There are many positive attributes to usage of CQ Almanac Online in the classroom. This resource has a comprehensive collection of data on all Congressional activities from 1945 up to the present. Our legislative branch has had a hand in most important events in American History for these last sixty years and, therefore, almost every historically important event found in this time frame can be found in the CQ Almanac. The intuitive nature of the policy tracker makes any project where you are following one issue throughout the last half of a century much easier. Finally, this resource puts students in the shoes of people from the period observing important legislation being debated allowing a much more tangible understanding of history.
Many of the constraints of this comprehensive online resource come from practical, rather than content-based complaints. It is first important to mention that it is not free to use. Many Colleges seem to have subscriptions to Congressional Quarterly for research, but the same cannot be said for high schools. In terms of exploring the website, it would be useful to sort by type of document in addition to year and subject area. This way if a teacher or student only wanted to view primary source documents about Civil Rights, or speeches about civil rights, they could do so. Some other constraints are simply in the nature of the resource. While the website has vast resources from 1945 onward, there is much of American history that is missing. Also, the resource only sees history through the eyes of legislation (and sometimes through the executive) and it is important for students to understand there are multiple perspectives. Finally it is important to note that this is a high level source; though it is rich in information it will not be appropriate for every high school classroom and may require quite a bit of guidance.
1. CQ Almanac can be a resource for students, but it is, first and foremost, a resource for teachers to help them find relevant documents for discussion or to enrich a lesson. I wouldn’t send students to the site on their own unless they were doing a high-level research project.
2. If you do send students to this source on their own make sure to give them similar guidance as to what is provided in this module, it will be helpful for them to hone their research and find exactly what they need.
3. Make liberal use of the “Policy Tracker” function. The website is rich with resources and the policy tracker helps sort them in an easy and intuitive way for those who have less time for exploration.

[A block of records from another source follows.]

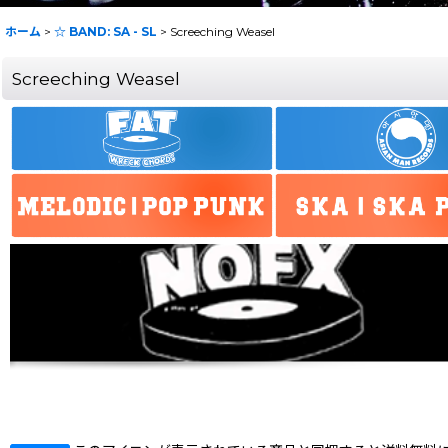
ホーム
>
☆ BAND: SA - SL
>
Screeching Weasel
Screeching Weasel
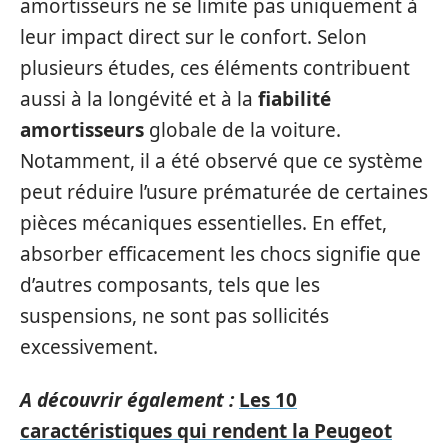
amortisseurs ne se limite pas uniquement à
leur impact direct sur le confort. Selon
plusieurs études, ces éléments contribuent
aussi à la longévité et à la
fiabilité
amortisseurs
globale de la voiture.
Notamment, il a été observé que ce système
peut réduire l’usure prématurée de certaines
pièces mécaniques essentielles. En effet,
absorber efficacement les chocs signifie que
d’autres composants, tels que les
suspensions, ne sont pas sollicités
excessivement.
A découvrir également :
Les 10
caractéristiques qui rendent la Peugeot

4. As in the classroom example of a mock legislative debate, think about ways that having actual documents from Congress and literature about congress can help enhance student learning.
5. Use the controversy of modern issues like abortion and guns rights to your advantage when tracking policy in these areas. As these are heavily debated issues the documents concerning them can be great fodder for structured discussion.
6. Check to see if a local library or college campus has access to this resource in order to avoid the constraint of having to purchase a subscription or convince a school district that subscription would be worthwhile.